Libano: secondo incontro interreligioso tra le massime autorità religiose nella base militare italiana

(foto Omi)

Si è svolto a Shama in Libano, nella base militare “Millevoi” del Comando del settore ovest di Unifil gestita da militari italiani, l’incontro interreligioso in forma di 2° Convegno, dopo quello del 6 luglio scorso, dal titolo “Maria ed i frutti del dialogo. La convivialità delle differenze”, che ha raccolto le massime autorità religiose regionali in una tavola rotonda sul tema dell’ospitalità come habitus non negoziabile, alla base della spiritualità delle fedi abramitiche. Sono intervenuti mons. Giovanni Becchierri, primo segretario della Nunziatura della Santa Sede in Libano, il Muftì sciita di Tiro Jabal Amel Hassan Abdallah, il vescovo cristiano maronita di Tiro, mons.

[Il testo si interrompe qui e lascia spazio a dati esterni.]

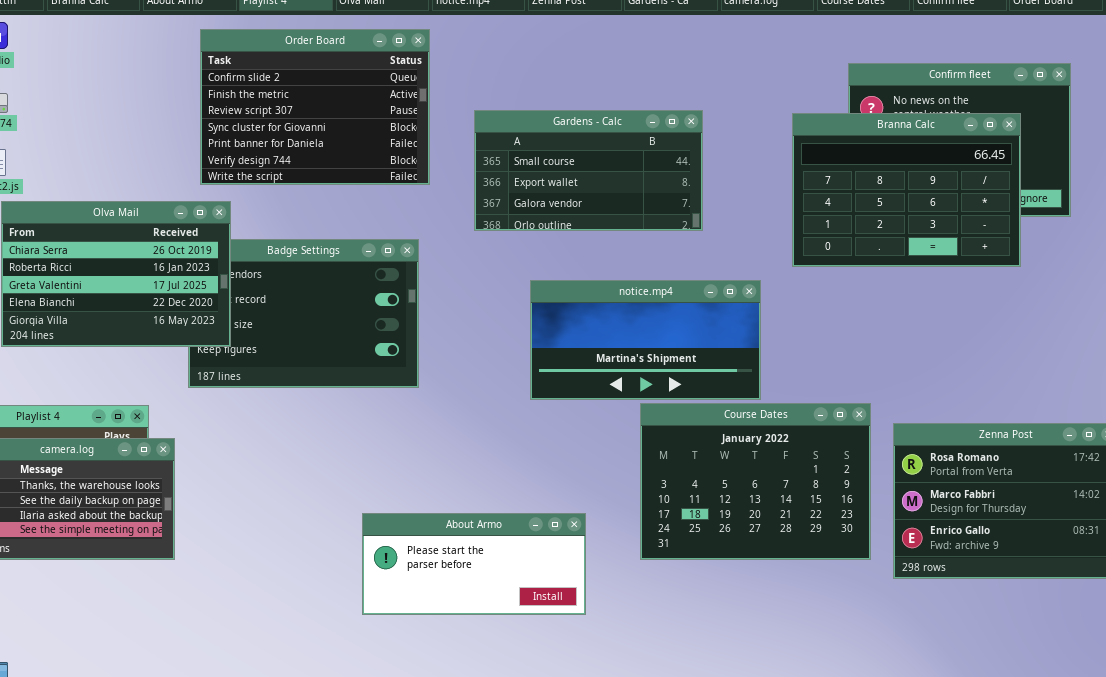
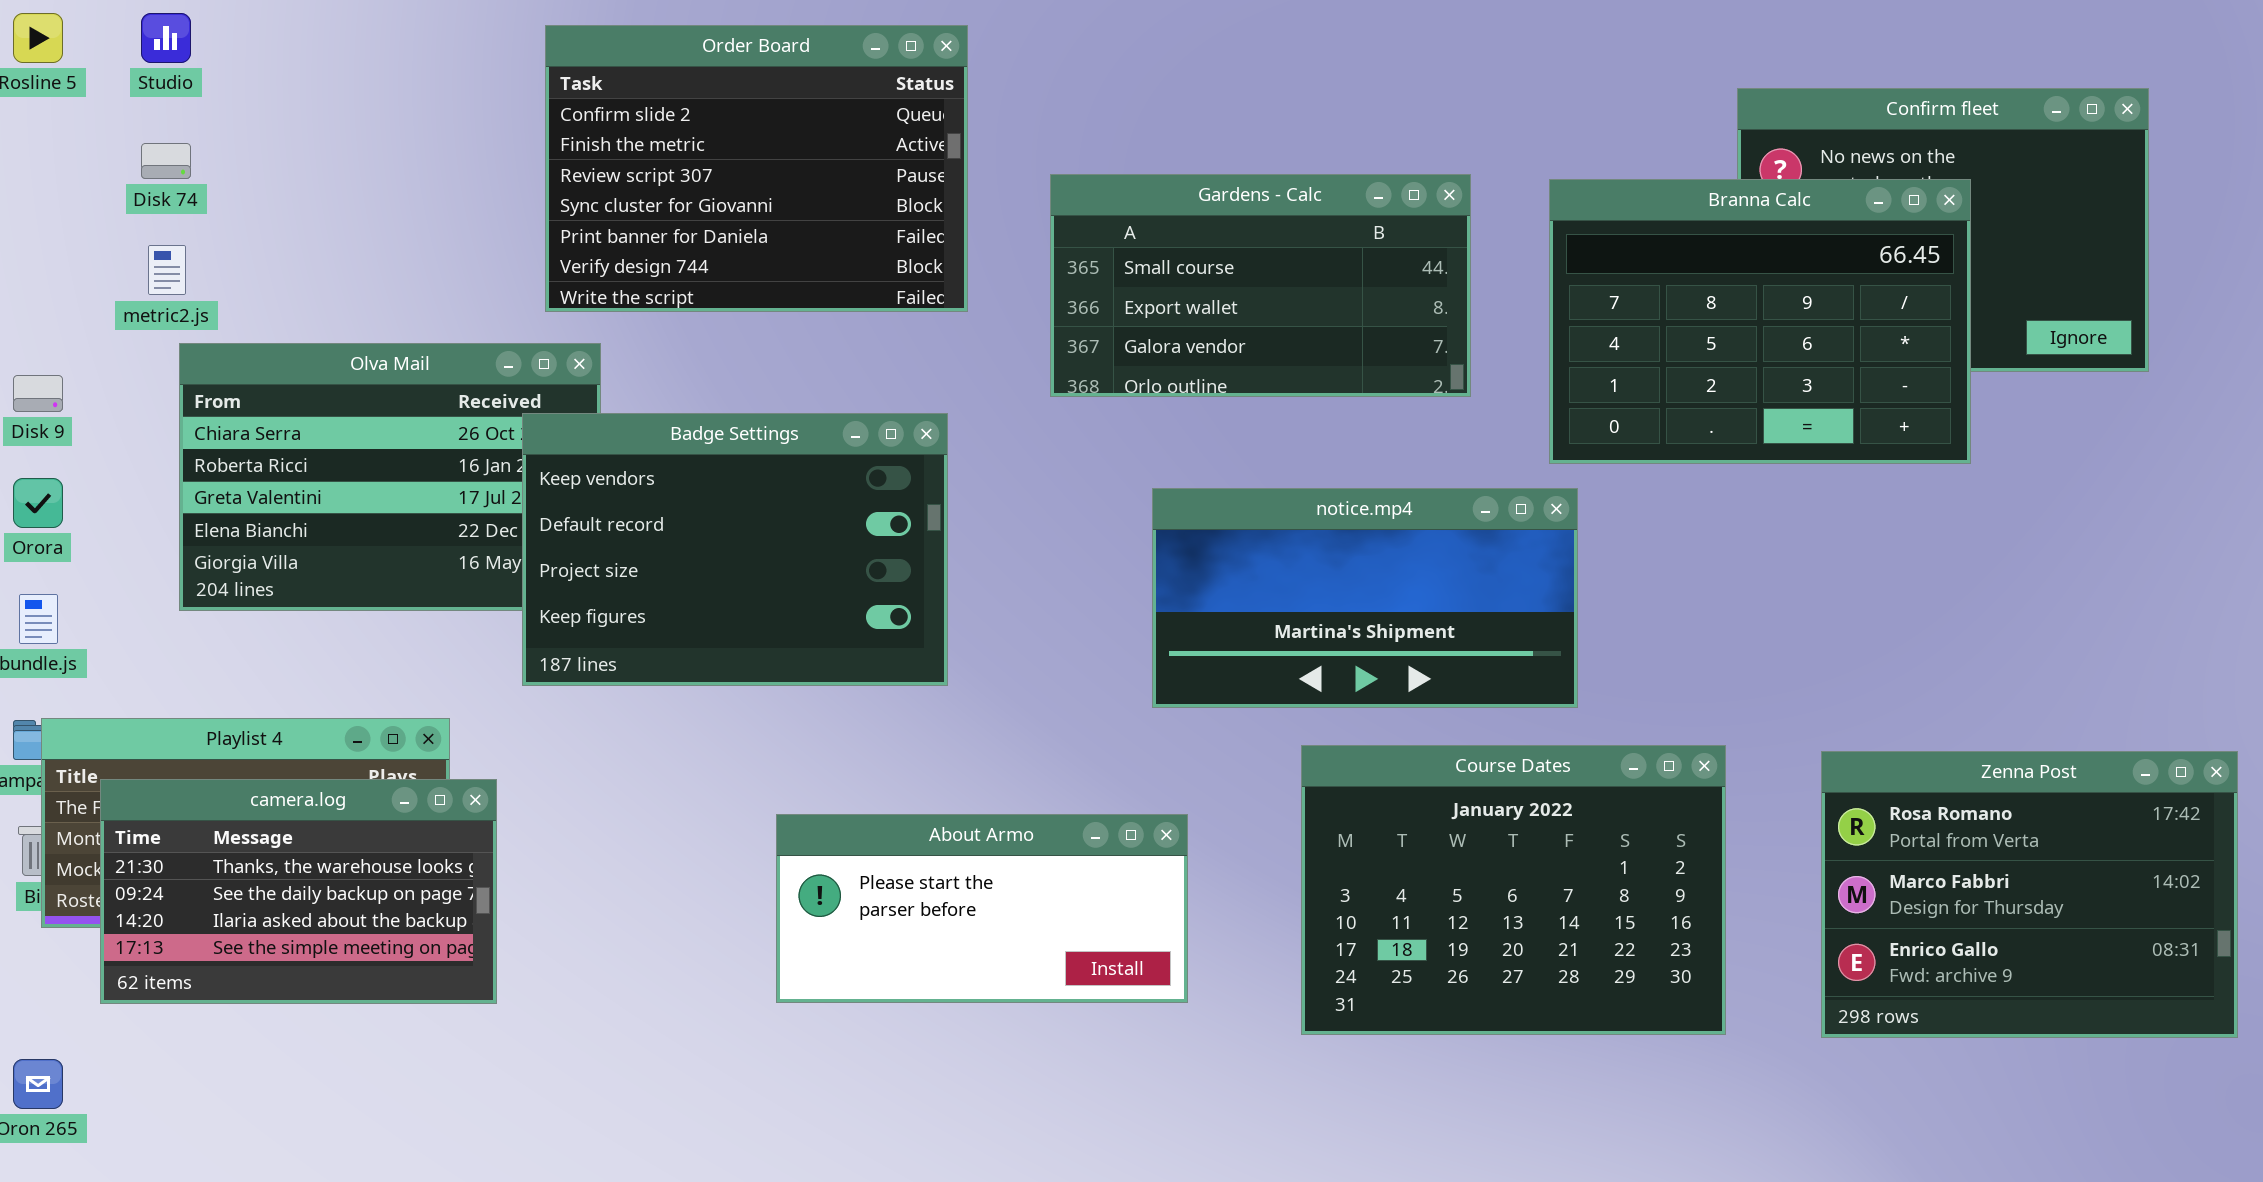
Branna Calc: [792,113,1021,267] -> [1549,179,1971,464], moved
Badge Settings: [188,239,419,388] -> [522,413,948,686], raised
Course Dates: [640,403,871,560] -> [1301,745,1726,1035], moved
About Armo: [362,513,586,615] -> [776,814,1188,1003], moved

Charbel Abdallah, padre Marios Khairallah come delegato del vescovo cristiano melchita di Tiro, padre Nikoula Bassil come delegato del vescovo greco-ortodosso di Tiro, padre Toufic, vicario episcopale per i cristiani di rito latino nel sud del Libano, e lo sceicco sunnita Issam Kassab. “Costruire il dialogo, coscienti della diversità che unisce: è questa la sfida e la speranza anche qui in Libano, un Paese di poco più di 6 milioni di abitanti attraversato da 18 credi tra musulmani sciiti, sunniti e alawiti, cristiani maroniti, melchiti, latini, armeni cattolici, greco-ortodossi e protestanti, insieme a ebrei, drusi, caldei, assiri, copti”, ha affermati il cappellano militare don Marco Minin, presente assieme a militari, civili ed una rappresentanza di cappellani militari delle nazioni operanti sotto le insegne Unifil, all’incontro interreligioso durante il quale ognuno degli intervenuti ha presentato l’impegno della propria comunità di appartenenza e la particolare prospettiva con la quale guardare a quell’attitudine all’ospitalità, grazie alla quale i libanesi hanno saputo costruire un unicum nella storia politica del Medio Oriente, da cui trarre ispirazione. “La nostra comune ricerca – ha aggiunto don Minin – ha cercato di realizzare l’incontro tra le differenze che lo straniero porta con sé, senza limitare le nostre identità, consapevoli che l’ospitalità richiede pluralità, non fusione”.